# Steelhead Rivers and flies?



## pbrouse (Jun 18, 2013)

Was looking a making a trip up north for some steelhead was wondering if anyone has suggestions for flies and rivers to fish.. Tried steelheading once but was late in season and had no luck. Any info or advice would be greatly appreciated


----------



## V Fisher (Nov 28, 2009)

pbrouse search old treads for flies there are a lot of them look at odnr site for rivers any stocked river will produce fish


----------



## pbrouse (Jun 18, 2013)

Okay I was more after if I made a trip up if I would catch any because I'm new to steelheading and I don't know if they have move out of the lake into the rivers yet


----------



## V Fisher (Nov 28, 2009)

Rivers are low fish have not got up stream some are being caught near the mouths we need rain lots of rain


----------



## lorainfly24 (Jun 21, 2014)

I second that. we need a monsoon of some sort. Is the V even moving? I thought about checkin it out after work tommoro....


----------



## ducman491 (Oct 31, 2011)

The rivers have fish in them on the east side.


----------



## wannabflyguy (Aug 21, 2014)

Just got back on Friday from ny fishing for kings. Stopped at the grand and the chagrin on the way home and there were no fisherman anywhere to be found. Did speak with several guys who said there are fish in the Conneaut to be caught just not a large amount of them.

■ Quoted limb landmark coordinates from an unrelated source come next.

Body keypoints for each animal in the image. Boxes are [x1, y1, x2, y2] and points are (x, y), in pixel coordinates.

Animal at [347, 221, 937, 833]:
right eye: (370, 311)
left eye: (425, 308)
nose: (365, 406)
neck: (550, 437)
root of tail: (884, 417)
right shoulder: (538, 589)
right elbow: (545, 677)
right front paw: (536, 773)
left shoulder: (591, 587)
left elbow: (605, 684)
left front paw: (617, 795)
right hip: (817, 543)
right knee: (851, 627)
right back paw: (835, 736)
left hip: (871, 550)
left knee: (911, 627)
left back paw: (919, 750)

Talked to many people in ny who said there were tons of fish in elk creek (Pa). If we get some rain in north east ohio we should get a good number of steelies in.


Sent from my iPhone using Ohub Campfire


----------



## CoolWater (Apr 11, 2004)

You can check the flows of all the rivers and the trending at www.riverboss.com.

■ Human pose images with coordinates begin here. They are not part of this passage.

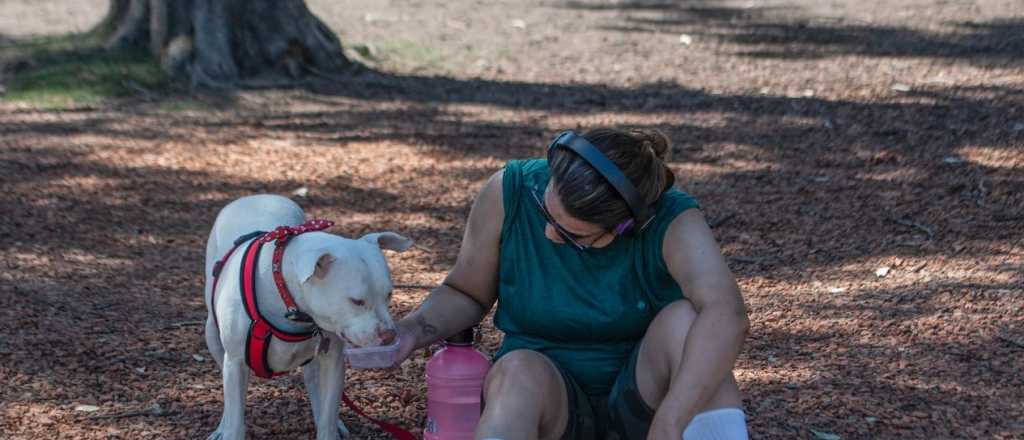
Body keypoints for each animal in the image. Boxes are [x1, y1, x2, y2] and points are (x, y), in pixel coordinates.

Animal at [201, 195, 409, 440]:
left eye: (389, 294)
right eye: (356, 301)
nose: (389, 335)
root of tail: (255, 197)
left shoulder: (332, 360)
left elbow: (328, 417)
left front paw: (329, 426)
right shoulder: (235, 363)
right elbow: (235, 422)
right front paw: (228, 428)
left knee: (314, 384)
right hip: (213, 337)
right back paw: (221, 427)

I fished the V a few days ago... low and clear but not at all 'fishy' for Steel yet. Some good rain should start pushing fish. It was very scenic and quiet - which did make for a beautiful day of fishing. If you simply enjoy catching fish, I caught plenty of Rock Bass and Common Shiners.


----------



## SelfTaught (Mar 27, 2014)

lorainfly24 said:


> I second that. we need a monsoon of some sort. Is the V even moving? I thought about checkin it out after work tommoro....


No, V is not moving at all. I fished powerlines and S curves last night, and after that it is all shallow. Mill Hollow looks like a bunch of water puddles... 

Had to chuck hardware with spinning gear because of absolutely zero flow even the the far lower stretches of the powerlines. 

A few steelhead have been caught but not many, and a report of one King was caught last week. I live 10 minutes away from the fishing hole and will not be making a trip back until we get more rain, (Hopefully this week)


----------